Sounds like the judge in the Hutaree case was a real loving dipshit then, creating precedence like this. These people are dangerous.

Oh, absolutely. The judge in the Hutaree case was a tremendous rear end in a top hat, who threw out a perfectly good militia prosecution on idiotic grounds like "you can't assume the individual militia members share the militia leader's openly stated desire to kill cops and overthrow the government" and "if they don't have a specific concrete plan that all of them have openly agreed with then it's just political speech". Just look at these loving quotes:

quote:

“The government’s case is built largely of circumstantial evidence,” U.S. District Judge Victoria Roberts said in a 28-page order dismissing the charges before the case was sent to a jury.

“While this evidence could certainly lead a rational fact finder to conclude that ‘something fishy’ was going on, it does not prove beyond a reasonable doubt that defendants reached a concrete agreement to forcibly oppose the United States Government,” the judge wrote.

...

In her written opinion, the judge said the elements of a conspiracy may be proven entirely by circumstantial evidence, but that each element of the offense must be proved beyond a reasonable doubt.

“This is one of those times,” the judge said, adding that the court “is limited by what inferences reason will allow it to draw.”

“It stands to reason that most, if not all, of these Defendants had a strong dislike – perhaps hatred – of the Federal Government and law enforcement at every level,” the judge wrote. One could also reason that certain defendants wanted to harm or kill law enforcement agents. The evidence certainly suggests that (David) Stone Sr. strongly believed in the idea of a need to go to war with certain enemies.”

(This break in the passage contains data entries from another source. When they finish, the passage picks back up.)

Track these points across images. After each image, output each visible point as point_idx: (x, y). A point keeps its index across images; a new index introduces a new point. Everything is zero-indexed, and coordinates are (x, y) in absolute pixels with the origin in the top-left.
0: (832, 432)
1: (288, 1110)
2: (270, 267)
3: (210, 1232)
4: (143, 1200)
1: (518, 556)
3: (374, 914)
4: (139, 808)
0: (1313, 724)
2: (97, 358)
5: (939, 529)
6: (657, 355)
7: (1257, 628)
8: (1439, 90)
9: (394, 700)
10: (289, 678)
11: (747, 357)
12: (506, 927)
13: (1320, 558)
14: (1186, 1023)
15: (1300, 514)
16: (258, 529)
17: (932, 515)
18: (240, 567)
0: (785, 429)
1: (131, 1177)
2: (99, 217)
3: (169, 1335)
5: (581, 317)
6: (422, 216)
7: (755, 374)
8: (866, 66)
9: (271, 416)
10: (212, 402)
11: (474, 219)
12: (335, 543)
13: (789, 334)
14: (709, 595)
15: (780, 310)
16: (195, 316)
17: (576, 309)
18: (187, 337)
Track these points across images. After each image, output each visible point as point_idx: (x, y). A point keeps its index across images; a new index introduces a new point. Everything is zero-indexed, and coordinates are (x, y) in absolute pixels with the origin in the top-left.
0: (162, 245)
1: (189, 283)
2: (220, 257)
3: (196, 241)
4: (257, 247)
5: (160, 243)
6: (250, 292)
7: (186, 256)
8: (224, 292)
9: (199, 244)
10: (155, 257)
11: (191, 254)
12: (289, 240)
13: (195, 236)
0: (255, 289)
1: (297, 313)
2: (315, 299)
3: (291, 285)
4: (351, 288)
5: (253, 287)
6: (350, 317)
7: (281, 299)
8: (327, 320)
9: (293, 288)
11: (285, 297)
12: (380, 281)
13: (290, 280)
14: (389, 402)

But, the judge concluded, the court “would need to engage in conjecture and surmise to find sufficient evidence that defendants shared a unity of purpose, the intent to achieve a common goal and an agreement to work together toward the goal,” as case law requires.

...

“Vague antigovernment hate speech simply does not amount to an agreement as a matter of law,” the judge said. “The court would need to infer and speculate not only that the other defendants were aware of Stone’s desire to spark a war with the federal government, but that an agreement to do so in the manner alleged in the indictment was reached. Reason will not allow such an incredible inference on this record.”

Problem is, the FBI doesn't get to say "well, that judge was an rear end in a top hat", ignore it, and soldier on. Letting a militia prosecution end in failure, not even through acquittal but through the judge openly calling bullshit on the case and kicking it right out of the courtroom, emboldens anti-government types way more than being slow in the investigation. That means they have to live with those precedents, and try their best to adapt to them so that they won't get screwed by them again. I think it was a horrible ruling, but if you want to know why the FBI is being so utterly passive here and letting the protesters get away with so much (to the point where they only arrested the one guy for the vehicle theft), it's because last time they tried to prosecute a militia group a federal judge told them it was ridiculous to infer things from what the militia members were saying and doing. The FBI absolutely wants to prosecute here, but they're going to be meticulous to the point of near-absurdity first, and that means it's going to be slow and quiet. There's no way they haven't infiltrated the poo poo out of this occupation, and agents are going to be poring over every second of video for months after this thing ends, but the decentralized and semi-spontaneous nature of this thing means that the scale of this thing is going to be way beyond the usual militia investigation - and I won't be surprised if it takes much longer. And there's no way the FBI is going to break it up before summer, as the chances of organized violence just get lower every day. If this was going to erupt, it was going to erupt in the first few days when law enforcement was caught by surprise and the only people there were diehards expecting immediate confrontation. Now that a bunch of hangers-on have showed up, law enforcement has settled in for the long haul, and Ammon is savoring his fifteen minutes of fame, there's no way they're going to escalate if left to their own devices.